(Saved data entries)
>>>>>

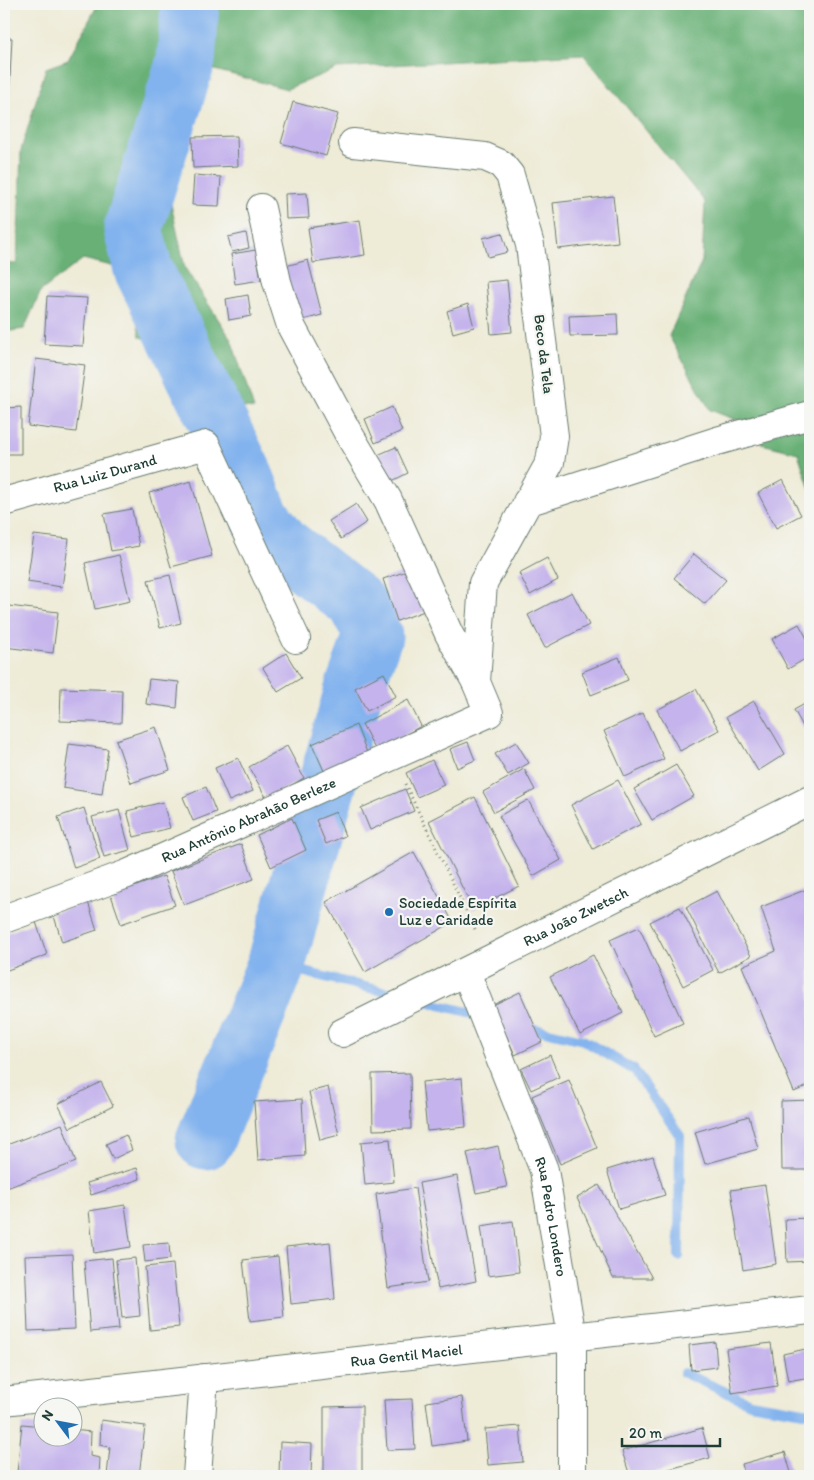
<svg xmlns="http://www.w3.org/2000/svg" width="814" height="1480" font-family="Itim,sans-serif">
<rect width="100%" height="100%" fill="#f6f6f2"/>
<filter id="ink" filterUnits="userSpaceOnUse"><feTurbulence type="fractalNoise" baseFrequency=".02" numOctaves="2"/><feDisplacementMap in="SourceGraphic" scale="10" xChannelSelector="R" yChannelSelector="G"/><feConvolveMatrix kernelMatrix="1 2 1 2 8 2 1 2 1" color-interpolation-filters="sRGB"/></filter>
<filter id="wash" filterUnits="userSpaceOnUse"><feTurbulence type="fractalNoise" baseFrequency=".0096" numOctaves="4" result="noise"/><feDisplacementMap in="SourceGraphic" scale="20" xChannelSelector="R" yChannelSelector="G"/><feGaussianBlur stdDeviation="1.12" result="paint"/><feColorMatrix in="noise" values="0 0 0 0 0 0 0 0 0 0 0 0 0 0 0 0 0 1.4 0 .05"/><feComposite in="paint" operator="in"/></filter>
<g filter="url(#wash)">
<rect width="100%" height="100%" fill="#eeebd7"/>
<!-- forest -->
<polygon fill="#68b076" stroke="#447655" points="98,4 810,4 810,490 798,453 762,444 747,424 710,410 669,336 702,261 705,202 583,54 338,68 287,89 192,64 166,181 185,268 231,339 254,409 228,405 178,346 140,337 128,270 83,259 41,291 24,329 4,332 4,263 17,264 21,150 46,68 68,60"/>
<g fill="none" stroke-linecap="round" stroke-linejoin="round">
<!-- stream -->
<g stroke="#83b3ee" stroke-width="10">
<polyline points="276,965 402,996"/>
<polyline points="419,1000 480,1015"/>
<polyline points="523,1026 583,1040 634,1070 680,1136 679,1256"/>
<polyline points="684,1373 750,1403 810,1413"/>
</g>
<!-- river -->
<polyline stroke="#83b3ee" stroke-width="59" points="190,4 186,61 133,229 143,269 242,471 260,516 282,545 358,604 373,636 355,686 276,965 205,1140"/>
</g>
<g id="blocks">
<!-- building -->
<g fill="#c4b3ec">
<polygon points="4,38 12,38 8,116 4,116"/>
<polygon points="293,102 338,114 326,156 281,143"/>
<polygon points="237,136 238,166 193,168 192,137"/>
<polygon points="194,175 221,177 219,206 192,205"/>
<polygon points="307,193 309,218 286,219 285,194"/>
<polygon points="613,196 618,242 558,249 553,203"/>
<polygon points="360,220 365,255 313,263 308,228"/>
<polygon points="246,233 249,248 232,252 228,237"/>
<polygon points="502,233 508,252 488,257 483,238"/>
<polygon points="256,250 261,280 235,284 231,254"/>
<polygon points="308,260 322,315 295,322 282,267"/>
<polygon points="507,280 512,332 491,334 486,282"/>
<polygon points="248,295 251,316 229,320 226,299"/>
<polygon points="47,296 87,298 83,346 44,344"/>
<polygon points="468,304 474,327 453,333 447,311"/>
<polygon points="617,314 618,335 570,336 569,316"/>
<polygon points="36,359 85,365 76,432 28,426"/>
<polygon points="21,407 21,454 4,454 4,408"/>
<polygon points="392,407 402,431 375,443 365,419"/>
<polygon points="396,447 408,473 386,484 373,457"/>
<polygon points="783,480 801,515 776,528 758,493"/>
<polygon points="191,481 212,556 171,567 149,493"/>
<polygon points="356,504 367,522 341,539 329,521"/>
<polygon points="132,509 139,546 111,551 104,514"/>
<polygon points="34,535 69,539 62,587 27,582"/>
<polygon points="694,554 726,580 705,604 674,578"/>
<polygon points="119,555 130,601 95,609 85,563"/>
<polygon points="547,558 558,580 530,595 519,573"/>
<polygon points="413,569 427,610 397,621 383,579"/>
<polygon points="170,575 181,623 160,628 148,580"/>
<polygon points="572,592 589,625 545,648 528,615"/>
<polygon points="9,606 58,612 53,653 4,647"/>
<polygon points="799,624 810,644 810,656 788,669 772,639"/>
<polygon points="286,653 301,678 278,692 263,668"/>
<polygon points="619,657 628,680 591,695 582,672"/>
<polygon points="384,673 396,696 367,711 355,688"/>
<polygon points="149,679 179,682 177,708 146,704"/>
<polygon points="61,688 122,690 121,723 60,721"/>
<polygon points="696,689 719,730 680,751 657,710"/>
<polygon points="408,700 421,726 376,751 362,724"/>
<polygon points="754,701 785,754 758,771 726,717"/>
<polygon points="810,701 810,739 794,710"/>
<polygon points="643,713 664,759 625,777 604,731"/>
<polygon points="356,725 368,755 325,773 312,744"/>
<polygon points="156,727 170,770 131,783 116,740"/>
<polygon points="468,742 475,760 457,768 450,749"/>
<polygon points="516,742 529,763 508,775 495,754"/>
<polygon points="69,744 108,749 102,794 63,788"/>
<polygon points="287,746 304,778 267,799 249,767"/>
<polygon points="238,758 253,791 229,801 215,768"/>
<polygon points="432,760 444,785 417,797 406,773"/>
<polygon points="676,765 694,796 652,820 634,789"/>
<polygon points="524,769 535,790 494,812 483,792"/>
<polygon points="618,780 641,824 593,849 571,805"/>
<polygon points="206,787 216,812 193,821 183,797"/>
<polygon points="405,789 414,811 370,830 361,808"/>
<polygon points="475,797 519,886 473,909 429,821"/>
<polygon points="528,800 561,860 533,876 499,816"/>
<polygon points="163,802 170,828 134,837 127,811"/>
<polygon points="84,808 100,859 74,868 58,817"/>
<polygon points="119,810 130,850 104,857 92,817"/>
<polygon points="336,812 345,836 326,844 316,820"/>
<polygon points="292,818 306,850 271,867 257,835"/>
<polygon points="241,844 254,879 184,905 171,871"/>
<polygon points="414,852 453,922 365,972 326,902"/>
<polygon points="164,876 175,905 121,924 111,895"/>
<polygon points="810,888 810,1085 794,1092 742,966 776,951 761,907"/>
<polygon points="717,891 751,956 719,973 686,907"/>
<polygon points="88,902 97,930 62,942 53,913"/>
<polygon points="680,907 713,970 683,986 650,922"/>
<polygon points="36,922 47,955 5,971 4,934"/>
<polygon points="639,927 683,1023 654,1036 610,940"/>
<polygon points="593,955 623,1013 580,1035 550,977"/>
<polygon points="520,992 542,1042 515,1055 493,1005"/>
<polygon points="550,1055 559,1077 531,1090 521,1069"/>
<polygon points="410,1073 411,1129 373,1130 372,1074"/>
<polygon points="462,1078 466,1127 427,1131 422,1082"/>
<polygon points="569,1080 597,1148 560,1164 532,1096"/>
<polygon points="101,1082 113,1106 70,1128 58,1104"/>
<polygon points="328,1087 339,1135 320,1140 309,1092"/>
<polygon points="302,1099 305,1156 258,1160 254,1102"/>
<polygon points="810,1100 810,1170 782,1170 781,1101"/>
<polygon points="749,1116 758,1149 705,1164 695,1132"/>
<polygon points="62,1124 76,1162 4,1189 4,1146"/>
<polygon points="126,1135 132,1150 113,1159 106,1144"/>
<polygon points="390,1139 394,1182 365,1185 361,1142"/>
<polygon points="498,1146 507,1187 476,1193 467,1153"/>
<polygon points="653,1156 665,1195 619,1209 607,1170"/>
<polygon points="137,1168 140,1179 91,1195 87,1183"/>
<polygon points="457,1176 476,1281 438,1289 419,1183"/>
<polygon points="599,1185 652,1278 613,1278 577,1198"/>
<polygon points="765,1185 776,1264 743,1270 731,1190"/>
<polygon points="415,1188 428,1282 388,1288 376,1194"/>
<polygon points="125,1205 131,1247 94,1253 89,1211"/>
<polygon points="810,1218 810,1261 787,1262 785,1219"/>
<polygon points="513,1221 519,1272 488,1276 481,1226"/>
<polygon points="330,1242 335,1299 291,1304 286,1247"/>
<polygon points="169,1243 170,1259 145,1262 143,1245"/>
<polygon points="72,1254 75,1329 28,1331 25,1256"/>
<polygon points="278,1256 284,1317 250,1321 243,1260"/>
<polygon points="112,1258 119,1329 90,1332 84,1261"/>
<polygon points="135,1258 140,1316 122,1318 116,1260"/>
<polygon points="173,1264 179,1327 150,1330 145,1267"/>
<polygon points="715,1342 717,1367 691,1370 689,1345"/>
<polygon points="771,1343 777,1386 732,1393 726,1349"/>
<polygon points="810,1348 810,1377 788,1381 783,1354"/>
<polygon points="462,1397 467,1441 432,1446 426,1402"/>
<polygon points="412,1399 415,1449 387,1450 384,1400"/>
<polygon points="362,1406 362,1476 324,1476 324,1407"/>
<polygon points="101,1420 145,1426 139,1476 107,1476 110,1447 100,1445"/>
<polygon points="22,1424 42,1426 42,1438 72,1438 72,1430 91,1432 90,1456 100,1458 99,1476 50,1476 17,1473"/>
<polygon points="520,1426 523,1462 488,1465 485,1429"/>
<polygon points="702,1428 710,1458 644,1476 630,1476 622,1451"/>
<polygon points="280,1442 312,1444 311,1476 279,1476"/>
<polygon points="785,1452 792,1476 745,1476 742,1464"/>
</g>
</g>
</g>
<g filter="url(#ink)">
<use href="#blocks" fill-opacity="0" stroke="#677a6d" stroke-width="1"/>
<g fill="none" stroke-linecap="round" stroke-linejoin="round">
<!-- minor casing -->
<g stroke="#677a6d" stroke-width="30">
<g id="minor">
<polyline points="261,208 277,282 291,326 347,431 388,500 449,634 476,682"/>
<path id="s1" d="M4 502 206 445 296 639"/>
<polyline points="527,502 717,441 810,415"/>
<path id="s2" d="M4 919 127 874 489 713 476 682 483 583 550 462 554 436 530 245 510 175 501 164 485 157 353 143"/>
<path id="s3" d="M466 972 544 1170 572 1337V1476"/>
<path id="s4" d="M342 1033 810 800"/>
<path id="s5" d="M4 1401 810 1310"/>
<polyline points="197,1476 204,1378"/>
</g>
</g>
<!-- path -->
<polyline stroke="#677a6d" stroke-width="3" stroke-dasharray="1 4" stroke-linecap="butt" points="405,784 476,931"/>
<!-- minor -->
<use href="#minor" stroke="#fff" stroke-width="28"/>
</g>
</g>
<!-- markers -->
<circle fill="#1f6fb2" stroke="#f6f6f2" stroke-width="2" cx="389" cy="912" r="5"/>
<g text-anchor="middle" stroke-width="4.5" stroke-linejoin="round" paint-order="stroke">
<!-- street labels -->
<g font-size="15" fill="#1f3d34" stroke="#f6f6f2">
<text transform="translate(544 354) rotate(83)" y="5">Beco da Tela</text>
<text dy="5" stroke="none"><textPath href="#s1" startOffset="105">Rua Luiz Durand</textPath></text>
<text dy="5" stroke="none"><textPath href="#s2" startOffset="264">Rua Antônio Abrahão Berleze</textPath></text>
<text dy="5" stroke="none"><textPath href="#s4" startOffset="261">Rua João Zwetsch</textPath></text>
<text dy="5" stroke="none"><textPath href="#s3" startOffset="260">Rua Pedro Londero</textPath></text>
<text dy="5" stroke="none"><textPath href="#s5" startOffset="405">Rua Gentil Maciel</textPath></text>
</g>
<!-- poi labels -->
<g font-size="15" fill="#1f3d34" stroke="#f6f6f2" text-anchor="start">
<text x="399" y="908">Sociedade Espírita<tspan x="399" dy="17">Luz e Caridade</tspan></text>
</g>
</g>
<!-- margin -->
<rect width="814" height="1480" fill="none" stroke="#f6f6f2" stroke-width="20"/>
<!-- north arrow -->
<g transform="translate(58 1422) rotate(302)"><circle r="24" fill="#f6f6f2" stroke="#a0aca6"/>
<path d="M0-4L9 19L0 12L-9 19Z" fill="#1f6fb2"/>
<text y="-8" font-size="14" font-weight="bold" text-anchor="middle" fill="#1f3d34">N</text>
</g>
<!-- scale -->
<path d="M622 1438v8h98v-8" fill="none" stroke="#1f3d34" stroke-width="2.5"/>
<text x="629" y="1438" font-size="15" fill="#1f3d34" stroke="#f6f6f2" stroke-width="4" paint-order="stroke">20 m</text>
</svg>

<<<<<

WORK INSTRUCTION
Which lines above include the word "feDisplacementMap"? Return each one.

YOUR SOLUTION
<filter id="ink" filterUnits="userSpaceOnUse"><feTurbulence type="fractalNoise" baseFrequency=".02" numOctaves="2"/><feDisplacementMap in="SourceGraphic" scale="10" xChannelSelector="R" yChannelSelector="G"/><feConvolveMatrix kernelMatrix="1 2 1 2 8 2 1 2 1" color-interpolation-filters="sRGB"/></filter>
<filter id="wash" filterUnits="userSpaceOnUse"><feTurbulence type="fractalNoise" baseFrequency=".0096" numOctaves="4" result="noise"/><feDisplacementMap in="SourceGraphic" scale="20" xChannelSelector="R" yChannelSelector="G"/><feGaussianBlur stdDeviation="1.12" result="paint"/><feColorMatrix in="noise" values="0 0 0 0 0 0 0 0 0 0 0 0 0 0 0 0 0 1.4 0 .05"/><feComposite in="paint" operator="in"/></filter>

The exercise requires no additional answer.